You are viewing a plain text version of this content. The canonical link for it is here.

Posted to common-user@hadoop.apache.org by Alexandra Anghelescu <ax...@gmail.com> on 2011/04/22 21:15:10 UTC

providing the same input to more than one Map task

Hi all,

I am trying to perform matrix-vector multiplication using Hadoop.
So I have matrix M in a file, and vector v in another file. How can I make
it so that each Map task will get the whole vector v and a chunk of matrix
M?
Basically I want my map function to output key-value pairs (i,m[i,j]*v[j]),
where i is the row number, and j the column number.

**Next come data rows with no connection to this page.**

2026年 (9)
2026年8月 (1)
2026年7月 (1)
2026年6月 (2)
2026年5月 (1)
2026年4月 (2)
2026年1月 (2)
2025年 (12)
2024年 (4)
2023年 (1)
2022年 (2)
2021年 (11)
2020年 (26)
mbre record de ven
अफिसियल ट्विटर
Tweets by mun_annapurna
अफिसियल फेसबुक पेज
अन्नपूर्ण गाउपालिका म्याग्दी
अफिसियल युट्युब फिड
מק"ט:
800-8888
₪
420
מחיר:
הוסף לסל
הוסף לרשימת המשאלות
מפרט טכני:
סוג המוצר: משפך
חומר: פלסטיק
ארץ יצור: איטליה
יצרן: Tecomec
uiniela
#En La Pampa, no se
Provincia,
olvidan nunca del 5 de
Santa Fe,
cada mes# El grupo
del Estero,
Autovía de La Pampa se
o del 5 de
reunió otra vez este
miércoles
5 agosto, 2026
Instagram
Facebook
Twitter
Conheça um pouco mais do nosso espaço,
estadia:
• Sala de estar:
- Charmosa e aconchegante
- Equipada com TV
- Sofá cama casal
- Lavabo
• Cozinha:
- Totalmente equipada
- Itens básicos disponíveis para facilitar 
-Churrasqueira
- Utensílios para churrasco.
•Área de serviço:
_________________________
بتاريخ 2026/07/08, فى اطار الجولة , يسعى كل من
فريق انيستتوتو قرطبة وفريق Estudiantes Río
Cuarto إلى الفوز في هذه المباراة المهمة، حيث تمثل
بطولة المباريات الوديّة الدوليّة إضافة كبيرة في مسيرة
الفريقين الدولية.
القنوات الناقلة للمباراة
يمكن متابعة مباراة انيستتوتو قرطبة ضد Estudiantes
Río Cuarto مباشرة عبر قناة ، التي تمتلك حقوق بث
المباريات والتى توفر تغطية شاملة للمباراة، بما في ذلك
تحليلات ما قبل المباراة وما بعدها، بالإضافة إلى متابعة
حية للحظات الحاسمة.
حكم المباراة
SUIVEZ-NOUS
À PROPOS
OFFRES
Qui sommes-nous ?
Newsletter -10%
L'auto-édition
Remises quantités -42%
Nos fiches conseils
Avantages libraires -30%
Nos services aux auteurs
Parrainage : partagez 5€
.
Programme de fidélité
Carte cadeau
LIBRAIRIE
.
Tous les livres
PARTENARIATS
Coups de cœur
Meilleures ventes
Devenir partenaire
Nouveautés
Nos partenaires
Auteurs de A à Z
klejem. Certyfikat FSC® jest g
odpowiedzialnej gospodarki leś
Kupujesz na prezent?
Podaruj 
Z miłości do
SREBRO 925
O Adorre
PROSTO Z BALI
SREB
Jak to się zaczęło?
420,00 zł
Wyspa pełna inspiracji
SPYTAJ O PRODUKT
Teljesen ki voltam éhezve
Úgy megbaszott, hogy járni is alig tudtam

And the reduce function
will sum up all the values with the same key i, and that will be the ith
element of my result vector.
Or can you suggest another way to do it?


Thanks,
Alexandra Anghelescu

Re: providing the same input to more than one Map task

Posted by Shi Yu <sh...@uchicago.edu>.

Then, what is the main difference: (1) storing the input on the cluster 
shared directory, loading it in the configure stage of mappers  and (2) 
using the distributed cache?

Shi

On 4/25/2011 8:17 AM, Kai Voigt wrote:
> Hi,
>
> I'd use the distributed cache to store the vector on every mapper machine locally.
>
> Kai
>
> Am 22.04.2011 um 21:15 schrieb Alexandra Anghelescu:
>
>> Hi all,
>>
>> I am trying to perform matrix-vector multiplication using Hadoop.
>> So I have matrix M in a file, and vector v in another file. How can I make
>> it so that each Map task will get the whole vector v and a chunk of matrix
>> M?
>> Basically I want my map function to output key-value pairs (i,m[i,j]*v[j]),
>> where i is the row number, and j the column number. And the reduce function
>> will sum up all the values with the same key i, and that will be the ith
>> element of my result vector.
>> Or can you suggest another way to do it?
>>
>>
>> Thanks,
>> Alexandra Anghelescu

Re: providing the same input to more than one Map task

Posted by Kai Voigt <k...@123.org>.

Hi,

I'd use the distributed cache to store the vector on every mapper machine locally.

Kai

Am 22.04.2011 um 21:15 schrieb Alexandra Anghelescu:

> Hi all,
> 
> I am trying to perform matrix-vector multiplication using Hadoop.
> So I have matrix M in a file, and vector v in another file. How can I make
> it so that each Map task will get the whole vector v and a chunk of matrix
> M?
> Basically I want my map function to output key-value pairs (i,m[i,j]*v[j]),
> where i is the row number, and j the column number. And the reduce function
> will sum up all the values with the same key i, and that will be the ith
> element of my result vector.
> Or can you suggest another way to do it?
> 
> 
> Thanks,
> Alexandra Anghelescu

-- 
Kai Voigt
k@123.org